▸ **Task**:
Below is some data. Retype exactly the lines starting at the one with "28: (598, 187, 0.90)" and ending at the one with "38: (589, 46, 0.69)".
=== Begin Enclosure ===
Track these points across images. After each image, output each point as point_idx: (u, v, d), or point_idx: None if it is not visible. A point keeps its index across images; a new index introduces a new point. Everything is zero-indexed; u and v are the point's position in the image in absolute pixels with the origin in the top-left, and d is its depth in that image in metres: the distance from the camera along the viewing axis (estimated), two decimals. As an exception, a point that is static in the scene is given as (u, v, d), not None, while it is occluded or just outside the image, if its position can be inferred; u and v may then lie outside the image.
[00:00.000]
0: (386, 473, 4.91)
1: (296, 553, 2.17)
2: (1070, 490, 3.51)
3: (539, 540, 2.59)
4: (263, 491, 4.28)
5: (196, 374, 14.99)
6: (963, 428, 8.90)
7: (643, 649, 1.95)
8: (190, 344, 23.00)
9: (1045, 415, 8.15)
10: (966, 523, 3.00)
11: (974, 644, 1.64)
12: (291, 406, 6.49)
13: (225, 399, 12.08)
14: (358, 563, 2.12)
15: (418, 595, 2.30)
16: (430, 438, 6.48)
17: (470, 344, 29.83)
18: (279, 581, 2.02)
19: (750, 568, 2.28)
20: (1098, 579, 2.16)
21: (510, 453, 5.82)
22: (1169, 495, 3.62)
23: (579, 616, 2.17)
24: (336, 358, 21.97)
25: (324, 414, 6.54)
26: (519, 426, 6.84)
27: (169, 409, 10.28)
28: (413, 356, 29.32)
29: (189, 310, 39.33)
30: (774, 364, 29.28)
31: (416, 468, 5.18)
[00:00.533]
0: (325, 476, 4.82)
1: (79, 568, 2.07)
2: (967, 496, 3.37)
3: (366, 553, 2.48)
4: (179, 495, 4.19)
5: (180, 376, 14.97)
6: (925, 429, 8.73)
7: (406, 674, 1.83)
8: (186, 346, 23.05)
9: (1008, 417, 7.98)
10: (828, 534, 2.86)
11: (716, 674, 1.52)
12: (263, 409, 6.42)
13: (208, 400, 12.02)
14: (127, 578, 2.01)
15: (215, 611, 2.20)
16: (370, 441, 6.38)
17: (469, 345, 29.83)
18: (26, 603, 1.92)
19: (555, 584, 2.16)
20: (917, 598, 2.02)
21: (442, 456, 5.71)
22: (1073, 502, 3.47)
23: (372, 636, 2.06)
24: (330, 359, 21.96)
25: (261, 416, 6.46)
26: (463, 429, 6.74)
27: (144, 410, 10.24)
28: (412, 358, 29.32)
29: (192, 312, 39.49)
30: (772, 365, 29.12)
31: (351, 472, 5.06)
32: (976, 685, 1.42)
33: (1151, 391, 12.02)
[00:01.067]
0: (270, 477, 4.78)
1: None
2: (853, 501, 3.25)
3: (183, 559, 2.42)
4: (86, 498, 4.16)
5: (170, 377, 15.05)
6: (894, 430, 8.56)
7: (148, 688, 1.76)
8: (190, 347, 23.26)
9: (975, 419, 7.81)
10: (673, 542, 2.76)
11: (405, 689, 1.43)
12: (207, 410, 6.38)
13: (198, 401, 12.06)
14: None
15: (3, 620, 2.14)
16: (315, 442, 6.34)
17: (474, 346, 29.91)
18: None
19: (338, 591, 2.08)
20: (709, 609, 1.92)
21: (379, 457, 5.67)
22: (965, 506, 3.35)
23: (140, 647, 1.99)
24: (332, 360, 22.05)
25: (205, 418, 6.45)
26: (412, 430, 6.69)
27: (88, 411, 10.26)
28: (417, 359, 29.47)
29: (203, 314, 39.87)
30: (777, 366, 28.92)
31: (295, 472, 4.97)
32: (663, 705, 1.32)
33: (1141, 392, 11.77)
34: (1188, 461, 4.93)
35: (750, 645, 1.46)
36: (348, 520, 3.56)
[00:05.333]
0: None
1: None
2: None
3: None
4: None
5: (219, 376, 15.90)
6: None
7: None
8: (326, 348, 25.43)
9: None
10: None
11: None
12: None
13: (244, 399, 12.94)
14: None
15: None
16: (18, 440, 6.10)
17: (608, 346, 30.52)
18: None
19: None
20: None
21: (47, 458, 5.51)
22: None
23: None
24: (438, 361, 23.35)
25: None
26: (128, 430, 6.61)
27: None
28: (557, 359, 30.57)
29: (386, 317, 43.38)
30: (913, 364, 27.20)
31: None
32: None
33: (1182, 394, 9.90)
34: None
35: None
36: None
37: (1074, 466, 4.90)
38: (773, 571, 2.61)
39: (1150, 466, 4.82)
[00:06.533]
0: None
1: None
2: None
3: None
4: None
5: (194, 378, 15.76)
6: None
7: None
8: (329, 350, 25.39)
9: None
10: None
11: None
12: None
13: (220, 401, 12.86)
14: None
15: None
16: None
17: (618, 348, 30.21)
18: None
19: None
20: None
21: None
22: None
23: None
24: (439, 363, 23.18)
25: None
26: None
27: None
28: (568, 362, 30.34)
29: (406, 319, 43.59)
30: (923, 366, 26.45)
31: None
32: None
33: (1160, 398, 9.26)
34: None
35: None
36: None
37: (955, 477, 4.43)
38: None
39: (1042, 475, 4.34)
=== End Enclosure ===
=== Begin Enclosure ===
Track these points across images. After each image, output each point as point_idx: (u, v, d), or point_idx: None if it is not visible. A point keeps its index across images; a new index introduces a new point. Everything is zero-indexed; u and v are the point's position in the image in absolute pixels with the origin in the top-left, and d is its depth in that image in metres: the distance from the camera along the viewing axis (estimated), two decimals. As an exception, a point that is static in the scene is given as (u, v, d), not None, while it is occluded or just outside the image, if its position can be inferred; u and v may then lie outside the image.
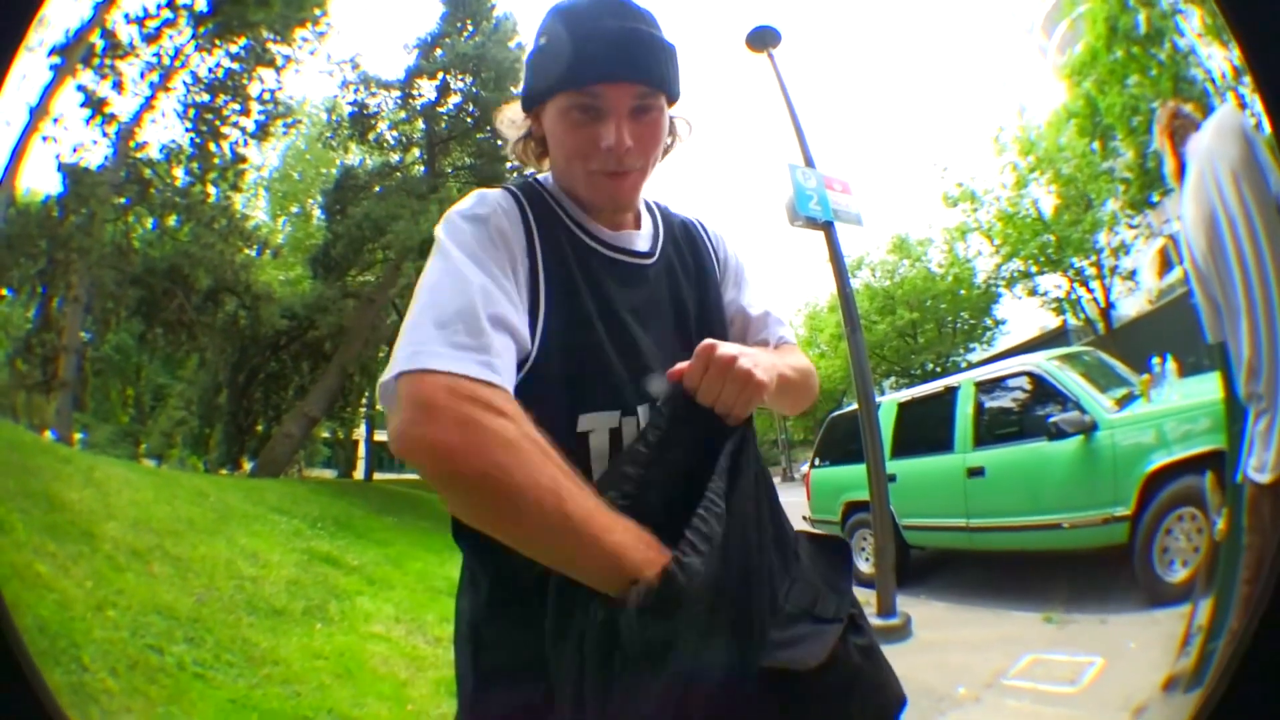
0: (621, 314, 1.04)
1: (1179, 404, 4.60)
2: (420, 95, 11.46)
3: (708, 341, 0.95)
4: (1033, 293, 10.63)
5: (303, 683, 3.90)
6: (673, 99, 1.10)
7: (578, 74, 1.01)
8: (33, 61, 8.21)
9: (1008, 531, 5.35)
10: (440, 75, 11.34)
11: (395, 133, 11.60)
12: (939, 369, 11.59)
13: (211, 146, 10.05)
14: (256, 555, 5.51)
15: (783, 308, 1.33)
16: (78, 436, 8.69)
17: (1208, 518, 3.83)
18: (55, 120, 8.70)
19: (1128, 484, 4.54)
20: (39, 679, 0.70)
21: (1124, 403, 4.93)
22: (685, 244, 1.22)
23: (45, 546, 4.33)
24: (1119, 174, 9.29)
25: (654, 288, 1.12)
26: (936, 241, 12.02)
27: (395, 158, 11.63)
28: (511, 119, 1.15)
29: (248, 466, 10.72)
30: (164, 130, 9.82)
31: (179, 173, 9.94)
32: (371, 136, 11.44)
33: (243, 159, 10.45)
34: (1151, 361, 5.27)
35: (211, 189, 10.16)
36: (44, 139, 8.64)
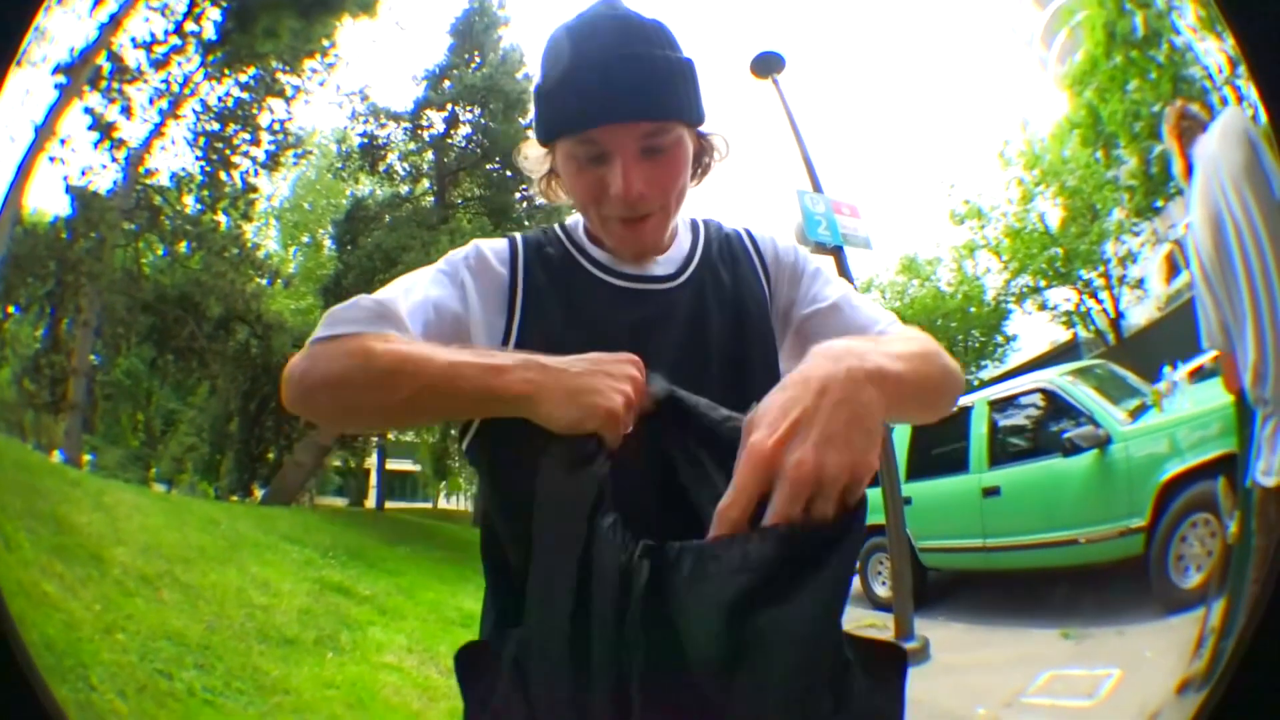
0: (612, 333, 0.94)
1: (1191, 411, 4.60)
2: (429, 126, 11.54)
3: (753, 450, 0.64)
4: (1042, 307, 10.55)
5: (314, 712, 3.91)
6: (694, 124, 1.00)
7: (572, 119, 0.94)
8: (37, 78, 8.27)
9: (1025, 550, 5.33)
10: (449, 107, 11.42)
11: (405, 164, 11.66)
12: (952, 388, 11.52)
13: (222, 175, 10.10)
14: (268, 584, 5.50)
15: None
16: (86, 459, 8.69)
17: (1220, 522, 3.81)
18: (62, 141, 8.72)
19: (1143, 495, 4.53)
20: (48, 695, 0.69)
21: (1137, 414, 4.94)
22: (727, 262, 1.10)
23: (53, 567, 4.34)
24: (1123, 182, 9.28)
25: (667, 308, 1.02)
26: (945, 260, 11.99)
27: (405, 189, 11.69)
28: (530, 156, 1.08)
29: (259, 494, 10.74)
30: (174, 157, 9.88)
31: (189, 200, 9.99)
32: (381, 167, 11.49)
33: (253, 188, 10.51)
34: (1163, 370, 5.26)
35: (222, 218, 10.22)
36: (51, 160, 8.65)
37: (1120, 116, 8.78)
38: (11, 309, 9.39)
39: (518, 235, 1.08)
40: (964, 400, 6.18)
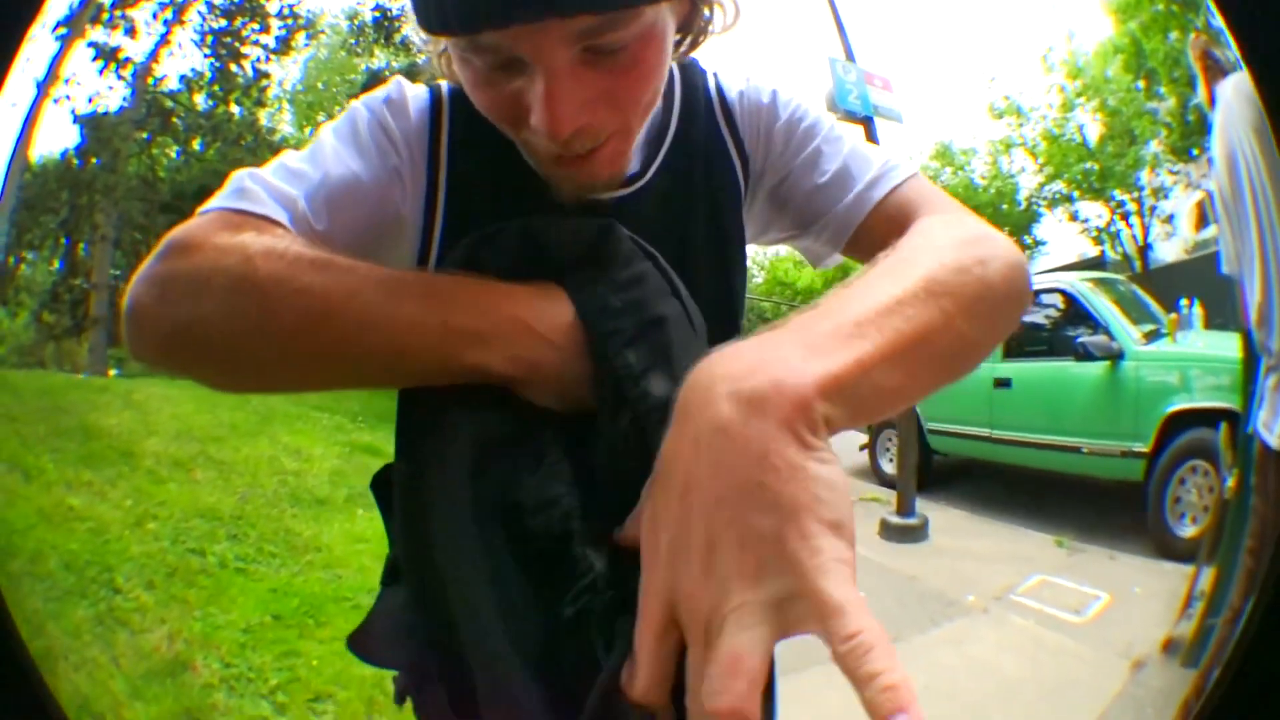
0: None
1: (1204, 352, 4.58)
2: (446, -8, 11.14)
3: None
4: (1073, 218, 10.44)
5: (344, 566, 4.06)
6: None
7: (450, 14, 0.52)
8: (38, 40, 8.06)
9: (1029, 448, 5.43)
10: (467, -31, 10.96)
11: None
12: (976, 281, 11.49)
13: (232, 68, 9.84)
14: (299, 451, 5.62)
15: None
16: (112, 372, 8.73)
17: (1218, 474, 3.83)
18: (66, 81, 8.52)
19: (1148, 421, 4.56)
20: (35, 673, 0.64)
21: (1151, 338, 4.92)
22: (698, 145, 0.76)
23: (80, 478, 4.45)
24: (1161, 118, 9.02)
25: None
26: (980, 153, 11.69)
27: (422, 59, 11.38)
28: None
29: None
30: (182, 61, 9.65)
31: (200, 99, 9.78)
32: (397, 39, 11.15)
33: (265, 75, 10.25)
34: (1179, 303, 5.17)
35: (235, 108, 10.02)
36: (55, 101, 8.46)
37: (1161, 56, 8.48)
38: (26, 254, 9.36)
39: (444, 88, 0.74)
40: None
=== End Enclosure ===
=== Begin Enclosure ===
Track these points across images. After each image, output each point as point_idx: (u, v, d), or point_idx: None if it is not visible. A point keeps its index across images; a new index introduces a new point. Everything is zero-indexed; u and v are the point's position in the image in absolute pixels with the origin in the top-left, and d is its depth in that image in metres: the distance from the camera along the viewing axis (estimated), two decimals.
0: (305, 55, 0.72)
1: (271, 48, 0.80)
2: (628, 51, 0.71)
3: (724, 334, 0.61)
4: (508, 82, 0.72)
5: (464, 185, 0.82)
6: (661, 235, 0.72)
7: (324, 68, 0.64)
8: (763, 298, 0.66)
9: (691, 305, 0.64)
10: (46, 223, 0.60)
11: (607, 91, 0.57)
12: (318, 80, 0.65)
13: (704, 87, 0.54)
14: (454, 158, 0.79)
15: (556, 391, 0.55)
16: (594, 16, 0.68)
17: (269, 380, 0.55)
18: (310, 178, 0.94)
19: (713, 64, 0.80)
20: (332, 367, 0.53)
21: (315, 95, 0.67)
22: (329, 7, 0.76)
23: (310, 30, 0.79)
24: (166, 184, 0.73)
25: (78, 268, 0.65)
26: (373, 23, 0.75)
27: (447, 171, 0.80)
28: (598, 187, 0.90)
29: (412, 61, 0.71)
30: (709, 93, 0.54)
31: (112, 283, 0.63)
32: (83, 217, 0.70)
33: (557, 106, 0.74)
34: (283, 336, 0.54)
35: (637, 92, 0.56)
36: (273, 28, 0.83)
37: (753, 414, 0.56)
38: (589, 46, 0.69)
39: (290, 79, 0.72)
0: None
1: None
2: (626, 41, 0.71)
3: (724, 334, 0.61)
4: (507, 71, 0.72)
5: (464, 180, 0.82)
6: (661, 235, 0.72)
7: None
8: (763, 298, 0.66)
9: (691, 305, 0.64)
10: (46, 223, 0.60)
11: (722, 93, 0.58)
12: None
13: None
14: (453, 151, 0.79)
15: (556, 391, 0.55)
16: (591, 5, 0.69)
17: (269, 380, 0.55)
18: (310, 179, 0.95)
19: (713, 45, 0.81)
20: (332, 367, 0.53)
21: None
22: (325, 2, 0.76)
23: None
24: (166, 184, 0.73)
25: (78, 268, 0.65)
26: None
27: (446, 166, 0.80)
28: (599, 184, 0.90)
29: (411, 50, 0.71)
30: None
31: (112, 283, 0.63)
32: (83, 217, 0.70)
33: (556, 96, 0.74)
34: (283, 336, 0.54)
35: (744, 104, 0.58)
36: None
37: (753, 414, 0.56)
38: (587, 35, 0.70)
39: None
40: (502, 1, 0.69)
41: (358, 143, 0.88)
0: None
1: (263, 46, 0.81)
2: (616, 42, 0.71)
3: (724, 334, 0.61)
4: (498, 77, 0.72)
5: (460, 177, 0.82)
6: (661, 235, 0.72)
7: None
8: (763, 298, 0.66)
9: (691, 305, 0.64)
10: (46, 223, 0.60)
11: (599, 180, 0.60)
=== End Enclosure ===
▸ **Expected output**:
28: (598, 187, 0.90)
29: (412, 61, 0.71)
30: (709, 93, 0.54)
31: (112, 283, 0.63)
32: (83, 217, 0.70)
33: (557, 106, 0.74)
34: (283, 336, 0.54)
35: (637, 92, 0.56)
36: (273, 28, 0.83)
37: (753, 414, 0.56)
38: (589, 46, 0.69)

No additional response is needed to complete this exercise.